(WHAT YOU WILL DO): Retype each of the lines below character for character, in the same order.
******
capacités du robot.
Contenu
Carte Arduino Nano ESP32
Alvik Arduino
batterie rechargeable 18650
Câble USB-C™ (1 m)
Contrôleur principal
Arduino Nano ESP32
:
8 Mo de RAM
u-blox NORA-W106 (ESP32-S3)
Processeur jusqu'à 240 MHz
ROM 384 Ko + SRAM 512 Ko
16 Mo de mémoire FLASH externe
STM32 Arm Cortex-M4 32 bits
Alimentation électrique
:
******
(SOLUTION FOR THIS TASK):
capacités du robot.
Contenu
Carte Arduino Nano ESP32
Alvik Arduino
batterie rechargeable 18650
Câble USB-C™ (1 m)
Contrôleur principal
Arduino Nano ESP32
:
8 Mo de RAM
u-blox NORA-W106 (ESP32-S3)
Processeur jusqu'à 240 MHz
ROM 384 Ko + SRAM 512 Ko
16 Mo de mémoire FLASH externe
STM32 Arm Cortex-M4 32 bits
Alimentation électrique
:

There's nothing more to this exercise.